## What you have to do
What is needed is an exact copy of the records below, with the pictures left out.

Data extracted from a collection
────

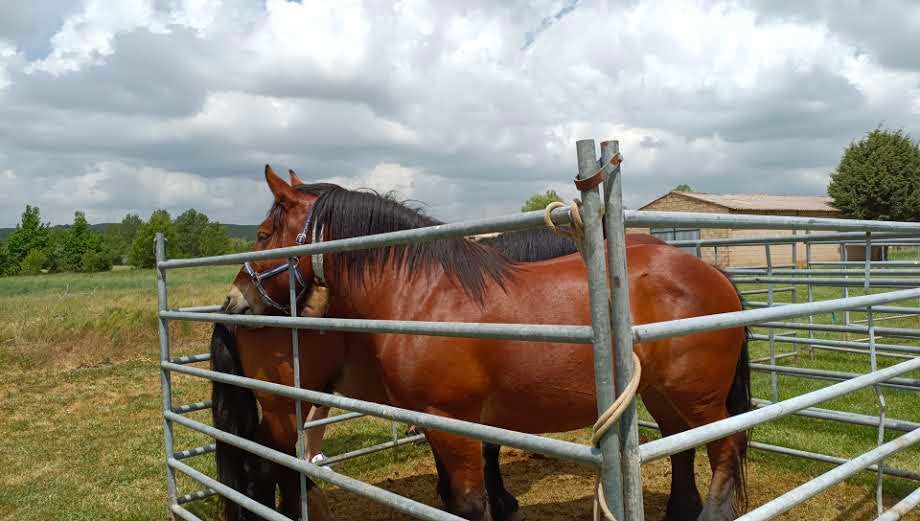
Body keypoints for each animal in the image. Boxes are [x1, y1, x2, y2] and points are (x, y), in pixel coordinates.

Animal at [221, 167, 748, 520]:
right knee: (683, 446)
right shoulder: (445, 422)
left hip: (696, 396)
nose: (234, 300)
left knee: (725, 448)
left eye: (264, 234)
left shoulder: (453, 422)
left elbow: (471, 503)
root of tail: (712, 273)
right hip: (661, 392)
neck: (426, 294)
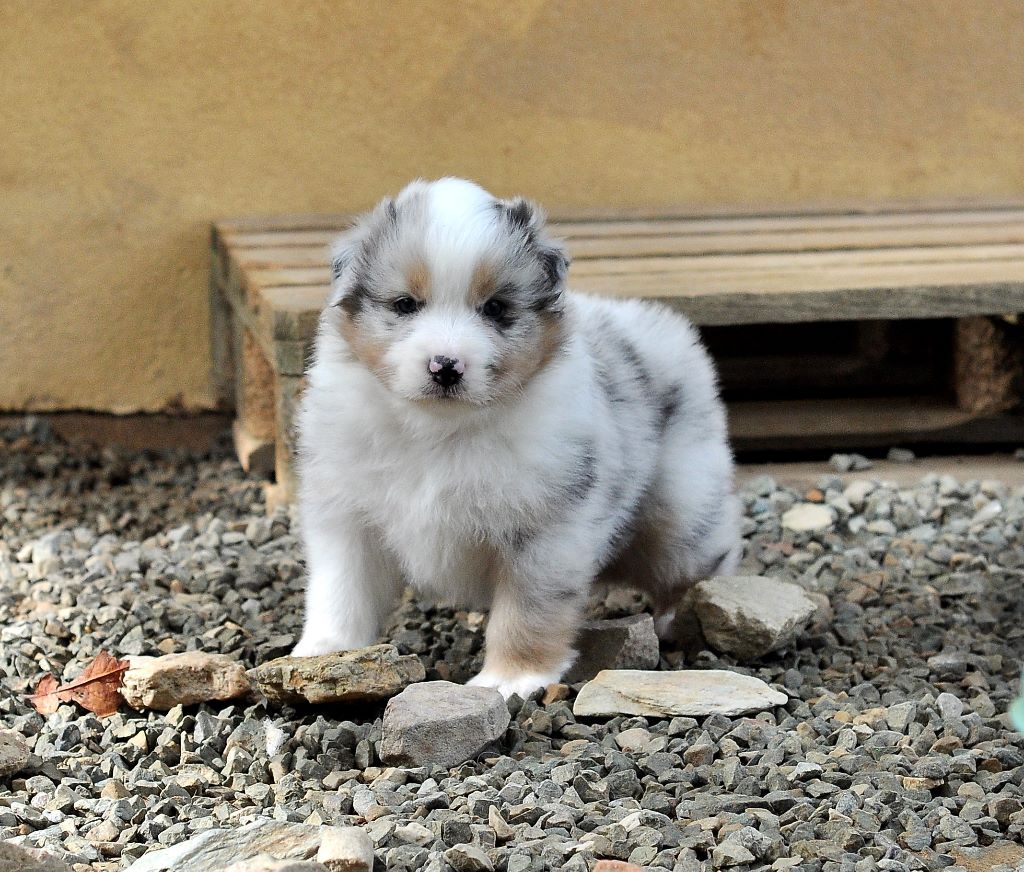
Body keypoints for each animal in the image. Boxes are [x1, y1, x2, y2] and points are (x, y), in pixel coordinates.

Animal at [292, 180, 741, 700]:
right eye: (405, 305)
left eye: (495, 309)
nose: (445, 366)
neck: (440, 431)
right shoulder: (347, 514)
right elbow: (342, 588)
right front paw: (325, 651)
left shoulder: (546, 530)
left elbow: (528, 609)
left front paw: (510, 679)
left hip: (682, 506)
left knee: (701, 558)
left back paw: (686, 617)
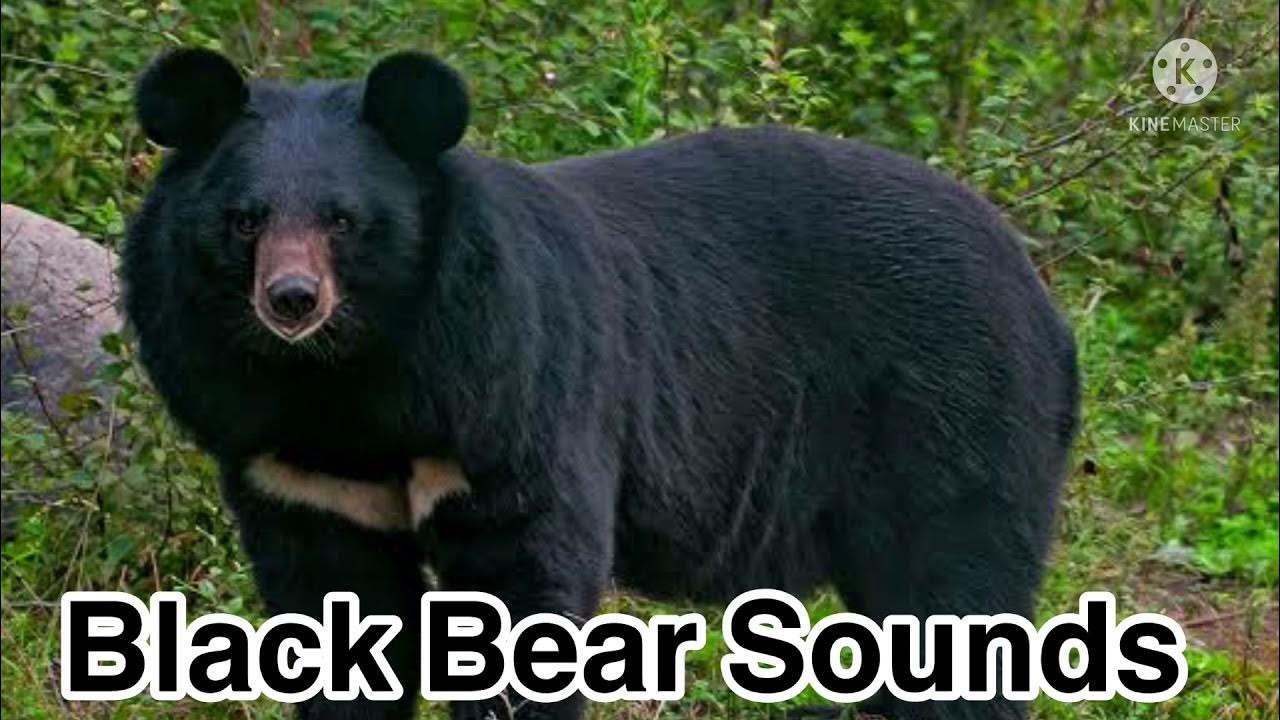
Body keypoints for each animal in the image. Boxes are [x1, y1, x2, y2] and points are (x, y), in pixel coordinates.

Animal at [122, 48, 1079, 720]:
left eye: (343, 221)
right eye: (245, 220)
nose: (292, 300)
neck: (347, 379)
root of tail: (1043, 296)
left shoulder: (508, 394)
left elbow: (521, 575)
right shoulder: (287, 457)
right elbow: (334, 606)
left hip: (951, 413)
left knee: (952, 586)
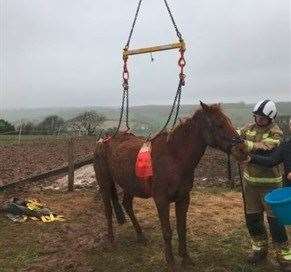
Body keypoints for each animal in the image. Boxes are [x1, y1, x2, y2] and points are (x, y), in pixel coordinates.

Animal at [93, 102, 246, 272]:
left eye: (229, 121)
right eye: (219, 124)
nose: (243, 150)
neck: (174, 159)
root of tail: (104, 140)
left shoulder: (183, 198)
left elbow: (181, 228)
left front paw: (185, 258)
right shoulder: (161, 200)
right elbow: (167, 231)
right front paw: (171, 261)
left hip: (129, 185)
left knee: (127, 205)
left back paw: (140, 236)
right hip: (105, 183)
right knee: (108, 210)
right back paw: (111, 241)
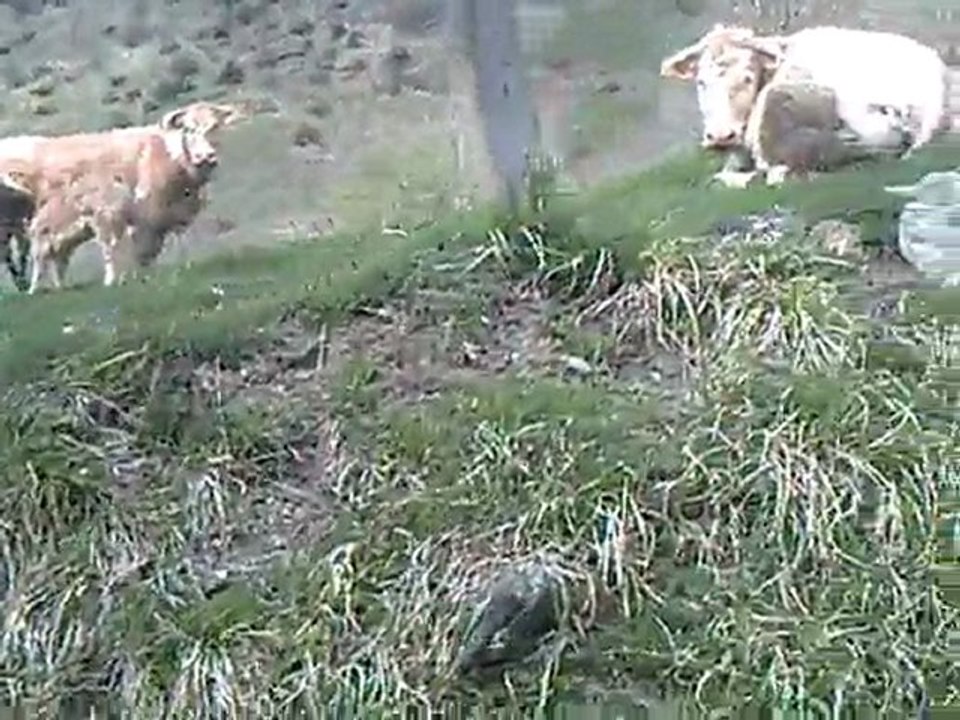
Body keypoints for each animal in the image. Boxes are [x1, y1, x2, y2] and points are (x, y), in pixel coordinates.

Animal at [0, 101, 246, 292]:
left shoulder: (163, 220)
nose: (208, 157)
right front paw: (117, 280)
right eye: (189, 129)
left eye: (215, 128)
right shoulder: (125, 218)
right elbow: (122, 250)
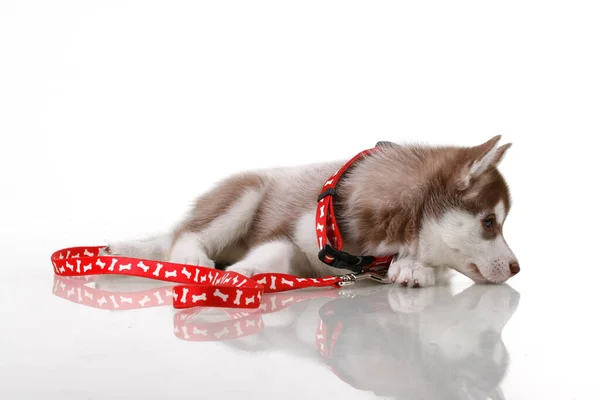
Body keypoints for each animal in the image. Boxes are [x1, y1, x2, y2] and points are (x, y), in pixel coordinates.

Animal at [101, 136, 516, 286]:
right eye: (489, 222)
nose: (517, 268)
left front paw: (411, 266)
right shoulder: (295, 231)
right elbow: (275, 250)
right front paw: (245, 272)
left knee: (166, 239)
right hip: (245, 194)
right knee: (185, 234)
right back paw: (192, 259)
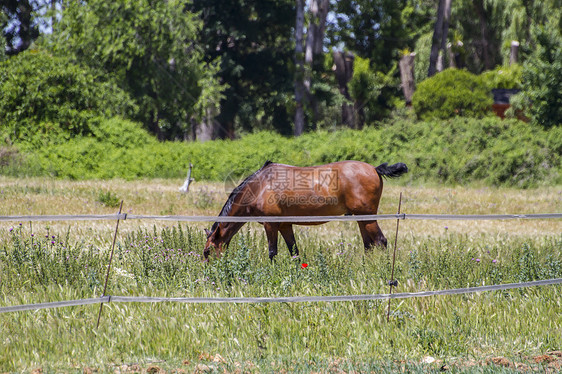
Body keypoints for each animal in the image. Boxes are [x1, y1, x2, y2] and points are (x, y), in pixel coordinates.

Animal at [203, 161, 404, 260]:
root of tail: (375, 169)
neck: (259, 186)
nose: (210, 274)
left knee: (381, 241)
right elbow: (295, 253)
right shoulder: (284, 225)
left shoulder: (270, 224)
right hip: (361, 218)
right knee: (369, 245)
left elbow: (272, 252)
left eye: (207, 252)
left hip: (367, 217)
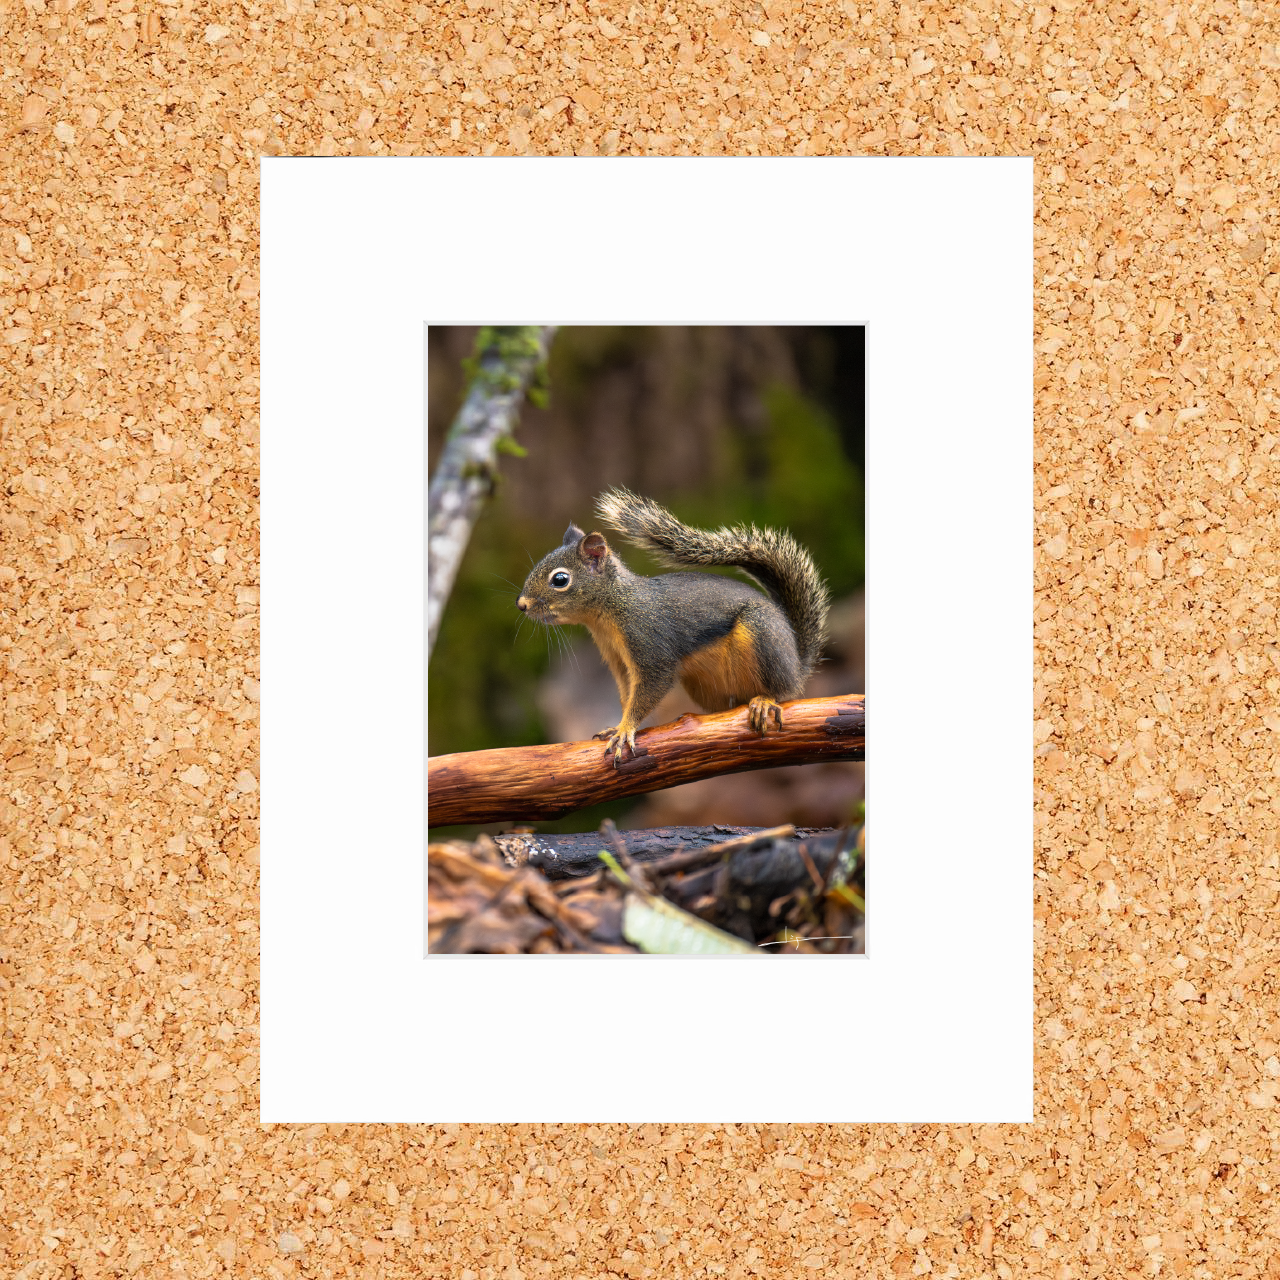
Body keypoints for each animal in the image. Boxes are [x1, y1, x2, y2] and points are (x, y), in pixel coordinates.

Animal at [517, 487, 830, 767]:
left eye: (560, 580)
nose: (521, 604)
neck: (612, 608)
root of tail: (797, 663)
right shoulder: (619, 660)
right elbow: (627, 693)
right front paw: (617, 726)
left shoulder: (649, 644)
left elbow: (649, 688)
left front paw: (625, 730)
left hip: (763, 635)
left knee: (782, 689)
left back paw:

────

## Answer box
Body keypoints for each animal in the image. Boxes are [x1, y1, x2, y2] and points are (x, y), in pixel coordinates.

Animal at [221, 167, 748, 520]:
right knee: (683, 446)
right shoulder: (445, 422)
left hip: (696, 396)
nose: (234, 300)
left knee: (725, 448)
left eye: (264, 234)
left shoulder: (453, 422)
left elbow: (471, 503)
root of tail: (712, 273)
right hip: (661, 392)
neck: (426, 294)
Body keypoints for each animal in the image. Boxes are [x1, y1, x2, y2] and points are (x, y), in pixel coordinates.

Animal at [292, 180, 741, 700]:
right eye: (405, 305)
left eye: (495, 309)
nose: (445, 366)
neck: (440, 431)
right shoulder: (347, 514)
right elbow: (342, 588)
right front paw: (325, 651)
left shoulder: (546, 530)
left elbow: (528, 609)
left front paw: (510, 679)
left hip: (682, 506)
left knee: (701, 558)
left back paw: (686, 617)
Body keypoints for each animal in the image. Boxes are [x1, y1, x2, y2] and points are (x, y), in pixel coordinates.

Animal at [122, 48, 1079, 720]:
left eye: (343, 221)
right eye: (245, 220)
nose: (292, 300)
neck: (347, 379)
root of tail: (1043, 296)
left shoulder: (508, 394)
left elbow: (521, 575)
right shoulder: (287, 457)
right elbow: (334, 606)
left hip: (951, 413)
left knee: (952, 586)
Body keypoints for each animal in the image. Boxes are [x1, y1, x2, y2] and points are (x, y), in pixel coordinates.

Animal at [93, 102, 246, 272]:
left eye: (229, 121)
right eye: (219, 124)
nose: (243, 150)
neck: (174, 159)
root of tail: (104, 140)
left shoulder: (183, 198)
left elbow: (181, 228)
left front paw: (185, 258)
right shoulder: (161, 200)
right elbow: (167, 231)
right front paw: (171, 261)
left hip: (129, 185)
left knee: (127, 205)
left back paw: (140, 236)
right hip: (105, 183)
right knee: (108, 210)
right back paw: (111, 241)
Body keypoints for each animal in the image. Boxes are [x1, y1, x2, y2] and points are (x, y), in pixel coordinates.

Animal at [0, 101, 246, 292]:
left shoulder: (163, 220)
nose: (208, 157)
right front paw: (117, 280)
right eye: (189, 129)
left eye: (215, 128)
right shoulder: (125, 218)
right elbow: (122, 250)
Body keypoints for each animal in the image. Boxes are [x1, y1, x2, y2] and points are (x, y), in pixel coordinates.

Animal at [101, 136, 516, 286]:
right eye: (489, 222)
nose: (517, 268)
left front paw: (411, 266)
right shoulder: (295, 231)
right elbow: (275, 250)
right front paw: (245, 272)
left knee: (166, 239)
right hip: (245, 194)
right knee: (185, 234)
right back paw: (192, 259)
Body keypoints for each animal in the image. Boxes are [x1, y1, x2, y2] and points are (x, y), in pixel coordinates.

Animal at [203, 161, 404, 260]:
root of tail: (375, 169)
neck: (259, 186)
nose: (210, 274)
left knee: (381, 241)
right elbow: (295, 253)
right shoulder: (284, 225)
left shoulder: (270, 224)
right hip: (361, 218)
right knee: (369, 245)
left elbow: (272, 252)
left eye: (207, 252)
left hip: (367, 217)
Body keypoints for each animal in the image. Boxes are [x1, y1, x2, y2] and points are (x, y), in pixel coordinates.

Animal at [517, 487, 830, 767]:
left eye: (560, 580)
nose: (521, 604)
neck: (612, 608)
root of tail: (797, 663)
right shoulder: (619, 660)
right elbow: (627, 693)
right front paw: (617, 726)
left shoulder: (649, 644)
left elbow: (649, 688)
left front paw: (625, 730)
left hip: (763, 635)
left knee: (782, 689)
left back paw:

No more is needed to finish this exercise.